§ **Description of the task**
Copy the records word for word, omitting all pictures.
BEGIN Source records
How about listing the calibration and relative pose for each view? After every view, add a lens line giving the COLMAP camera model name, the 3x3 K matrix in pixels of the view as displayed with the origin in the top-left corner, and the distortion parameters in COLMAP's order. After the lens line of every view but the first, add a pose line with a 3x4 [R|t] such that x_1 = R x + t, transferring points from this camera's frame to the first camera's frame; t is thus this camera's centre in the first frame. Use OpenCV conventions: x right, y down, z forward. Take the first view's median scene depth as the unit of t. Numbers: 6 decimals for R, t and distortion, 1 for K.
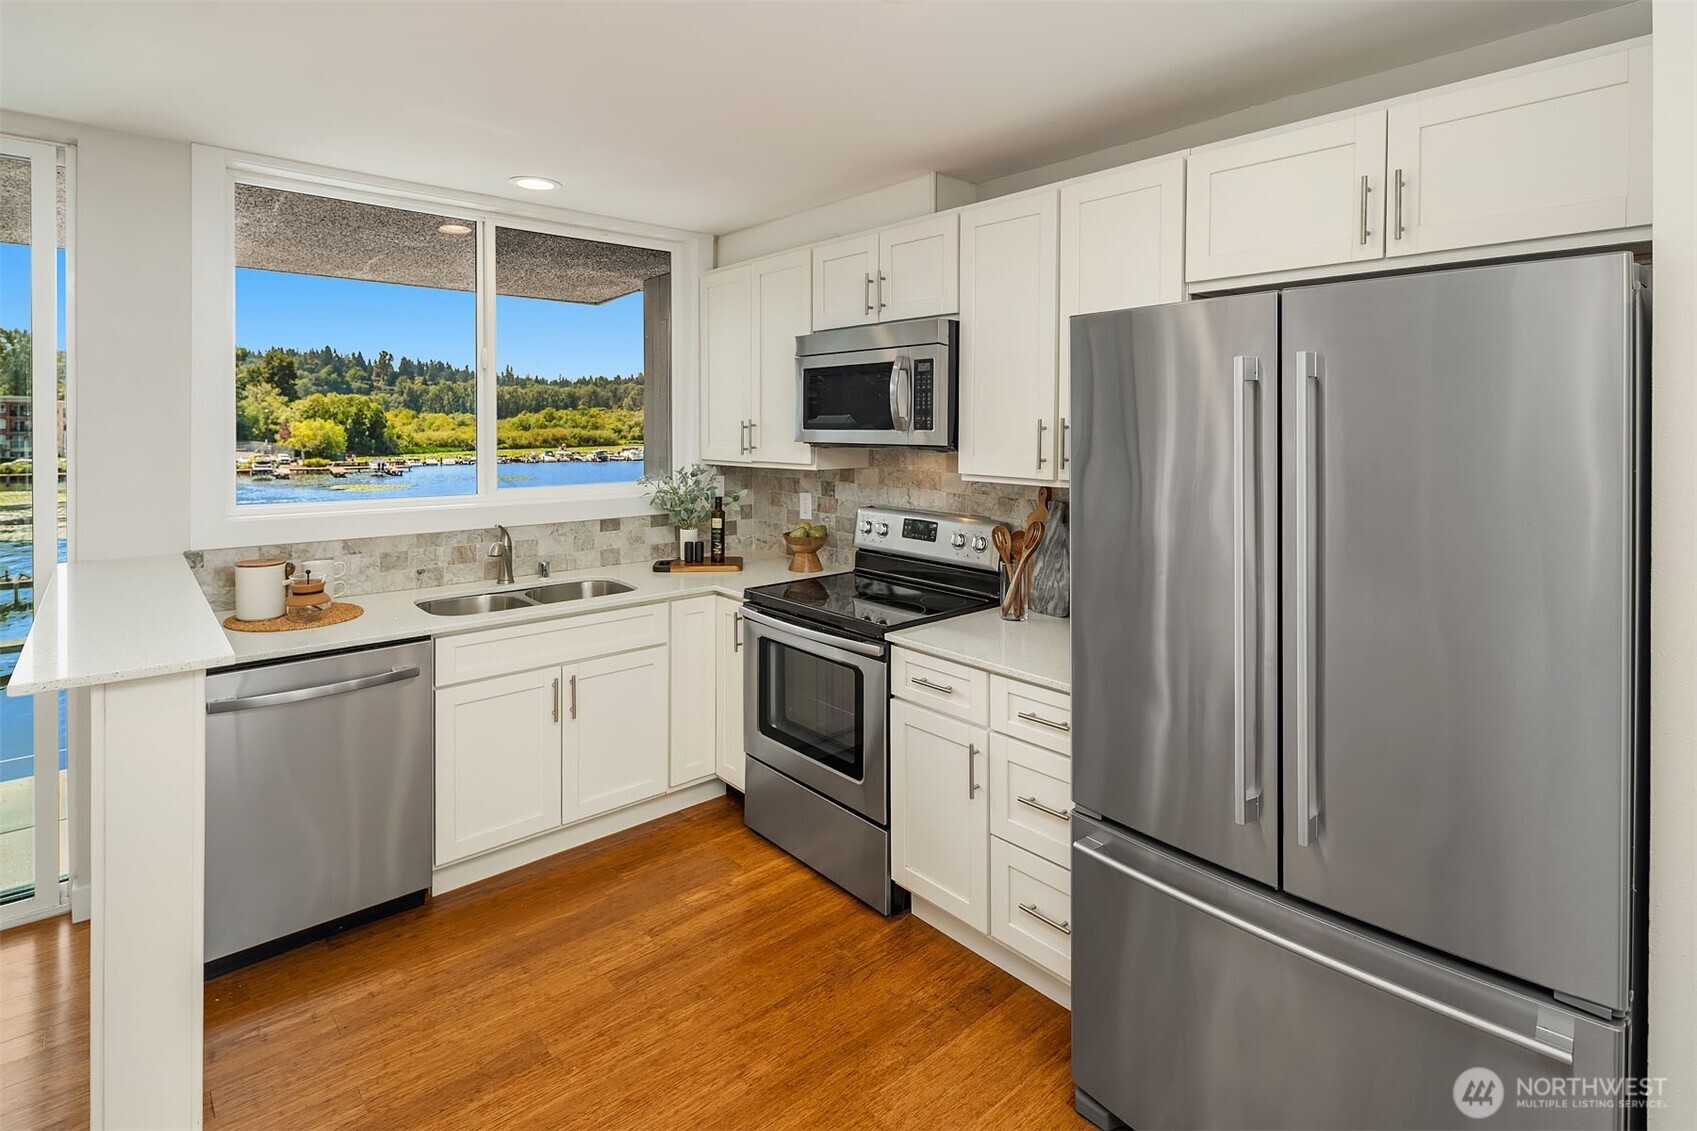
lens RADIAL K [[831.8, 0, 824.6], [0, 831.8, 436.4], [0, 0, 1]] dist [0.003495, -0.005119]
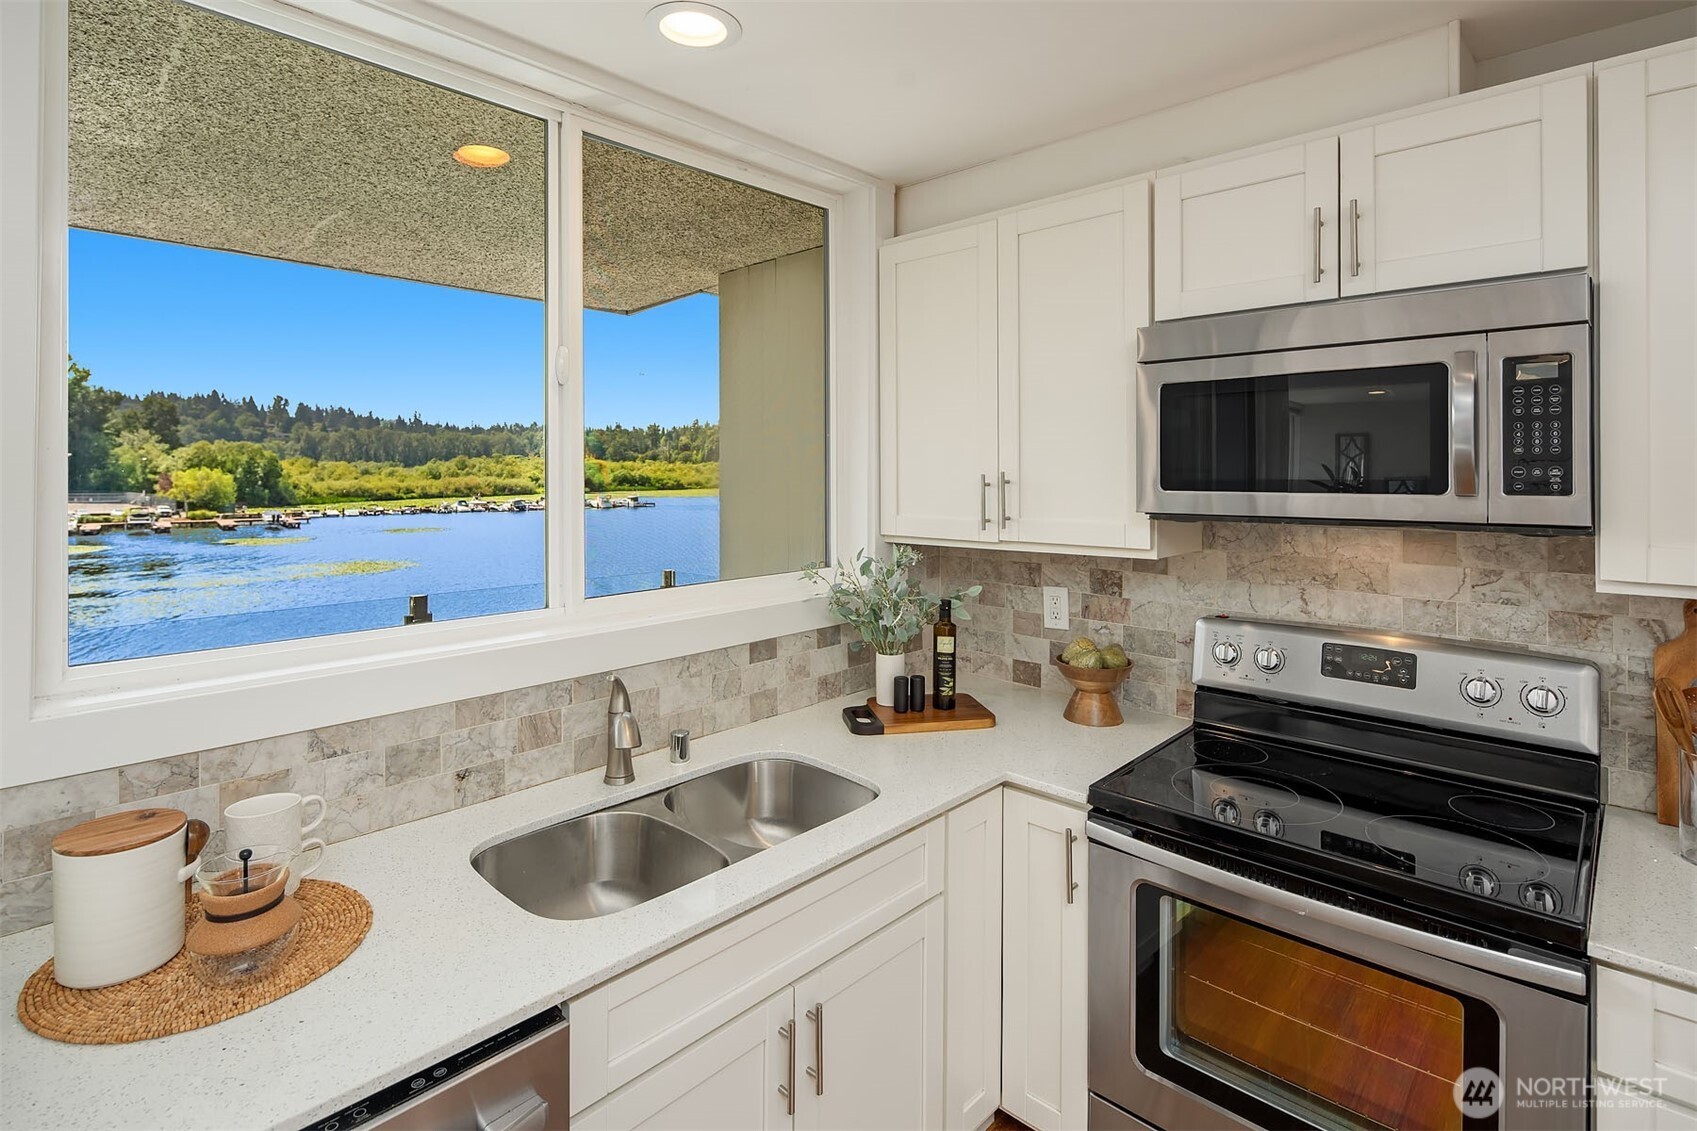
lens RADIAL K [[831.8, 0, 832.8], [0, 831.8, 472.1], [0, 0, 1]] dist [0.003495, -0.005119]
pose [[0.994901, -0.003852, 0.100783, -0.262965], [0.005215, 0.999898, -0.013263, -0.012522], [-0.100722, 0.013721, 0.994820, 0.395442]]
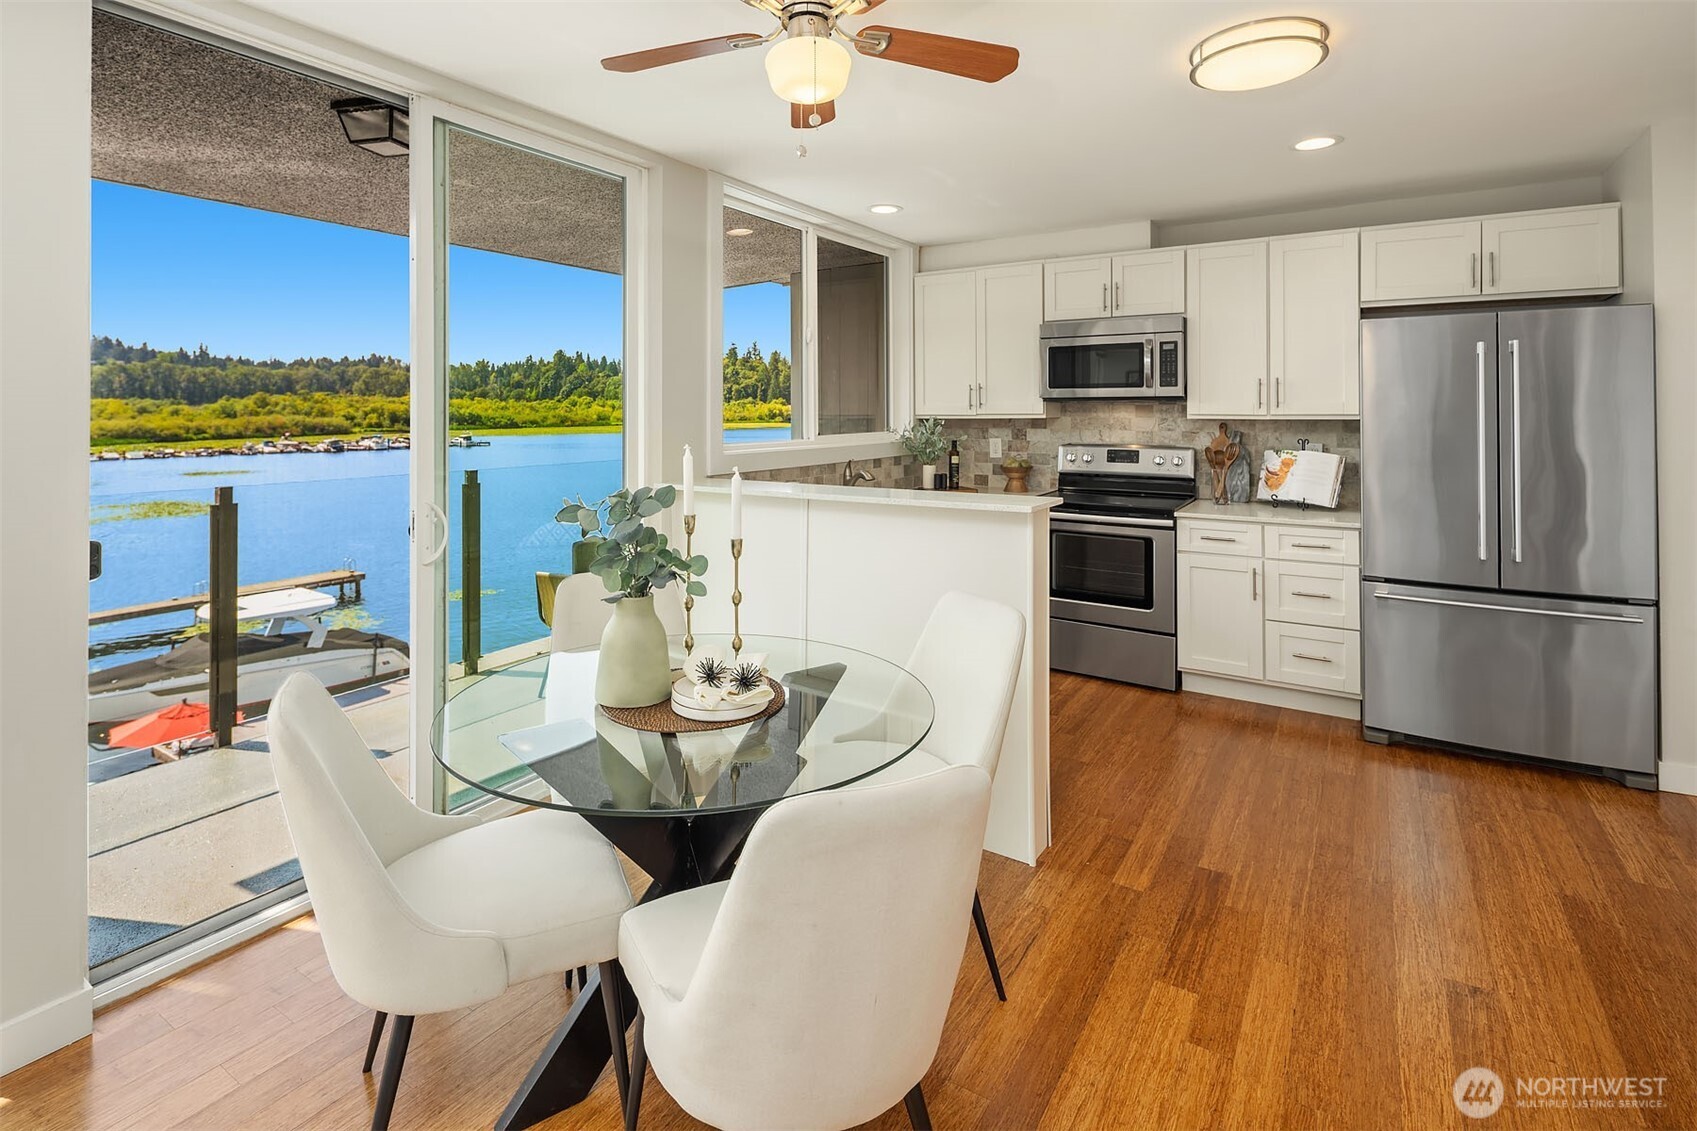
lens RADIAL K [[831.8, 0, 828.8], [0, 831.8, 407.5], [0, 0, 1]] dist [0.003495, -0.005119]
pose [[0.960430, -0.004305, 0.278490, -0.682605], [0.008848, 0.999847, -0.015057, 0.036509], [-0.278383, 0.016925, 0.960321, -0.238829]]
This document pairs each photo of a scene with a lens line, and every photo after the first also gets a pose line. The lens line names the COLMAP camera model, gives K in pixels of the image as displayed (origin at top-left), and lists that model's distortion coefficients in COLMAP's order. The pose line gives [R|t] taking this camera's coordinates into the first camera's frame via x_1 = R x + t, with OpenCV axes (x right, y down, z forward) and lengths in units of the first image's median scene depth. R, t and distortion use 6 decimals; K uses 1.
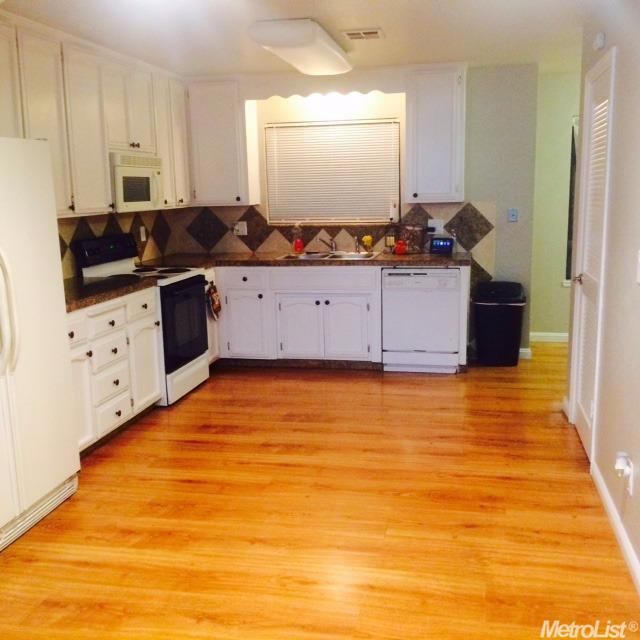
END Source records
§ **Answer space**
How about listing the calibration and relative pose for each view? After every view, add a lens line giving the COLMAP camera model name, the 3x3 K matrix in pixels of the view as displayed with the origin in the top-left corner, and the distortion parameters in COLMAP's order. After the lens line of every view but the first, add a pose line with a 3x4 [R|t] such that x_1 = R x + t, transferring points from this camera's frame to the first camera's frame; t is thus this camera's centre in the first frame. Use OpenCV conventions: x right, y down, z forward. Take the first view's median scene depth as the unit of t. Numbers: 6 decimals for R, t and distortion, 1 for K.
lens RADIAL K [[831.8, 0, 824.6], [0, 831.8, 436.4], [0, 0, 1]] dist [0.003495, -0.005119]
lens RADIAL K [[831.8, 0, 832.8], [0, 831.8, 472.1], [0, 0, 1]] dist [0.003495, -0.005119]
pose [[0.994901, -0.003852, 0.100783, -0.262965], [0.005215, 0.999898, -0.013263, -0.012522], [-0.100722, 0.013721, 0.994820, 0.395442]]
lens RADIAL K [[831.8, 0, 828.8], [0, 831.8, 407.5], [0, 0, 1]] dist [0.003495, -0.005119]
pose [[0.960430, -0.004305, 0.278490, -0.682605], [0.008848, 0.999847, -0.015057, 0.036509], [-0.278383, 0.016925, 0.960321, -0.238829]]
This document pairs each photo of a scene with a lens line, and every photo after the first also gets a pose line. The lens line names the COLMAP camera model, gives K in pixels of the image as displayed (origin at top-left), and lists that model's distortion coefficients in COLMAP's order. The pose line gives [R|t] taking this camera's coordinates into the first camera's frame via x_1 = R x + t, with OpenCV axes (x right, y down, z forward) and lengths in units of the first image's median scene depth. R, t and distortion use 6 decimals; K uses 1.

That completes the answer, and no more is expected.